Plus riche que jamais mais vivant au-dessus de nos moyens

Mais les dépenses de santé, de carburant et de logement ont bondi. Les locataires ont été touchés par des augmentations moyennes de 12 pour cent au cours des 12 derniers mois et le nombre d’emprunteurs immobiliers cherchant à obtenir des accords en cas de difficultés avec les banques a augmenté de près d’un tiers cette année, pour atteindre 23 000 en octobre. Les personnes âgées de 36 à 45 ans représentent la plus grande part des emprunteurs immobiliers en retard dans leurs remboursements, tout simplement parce qu’elles constituent la cohorte dont les remboursements sont relativement élevés sur les prêts hypothécaires importants.

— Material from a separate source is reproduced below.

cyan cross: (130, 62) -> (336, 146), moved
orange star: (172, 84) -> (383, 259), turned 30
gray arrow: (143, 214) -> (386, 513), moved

Et alors que les ménages sont en difficulté, davantage d’entreprises devraient être poussées à la faillite d’ici le second semestre de l’année prochaine, alors que le marché corrige les niveaux record d’effondrement d’entreprises provoqués par les mesures de relance du gouvernement et par un bureau des impôts australien plus indulgent visant à stimuler l’après-COVID-19. reprise après une pandémie.

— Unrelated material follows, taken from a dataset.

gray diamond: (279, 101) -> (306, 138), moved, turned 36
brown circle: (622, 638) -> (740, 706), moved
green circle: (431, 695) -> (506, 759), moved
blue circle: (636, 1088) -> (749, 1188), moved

Même si l’avenir semble moins optimiste, la perspective de vivre selon nos moyens peut être faible et lointaine. Mais si une génération d’Australiens, présente ou future, devait avoir la satisfaction de vivre selon ses moyens, c’est un objectif qui mérite d’être poursuivi, notamment parce que l’écart grandissant entre les nantis et les démunis créé par le fait de faire de l’accession à la propriété un rêve australien n’est plus une réalité. économiquement durable.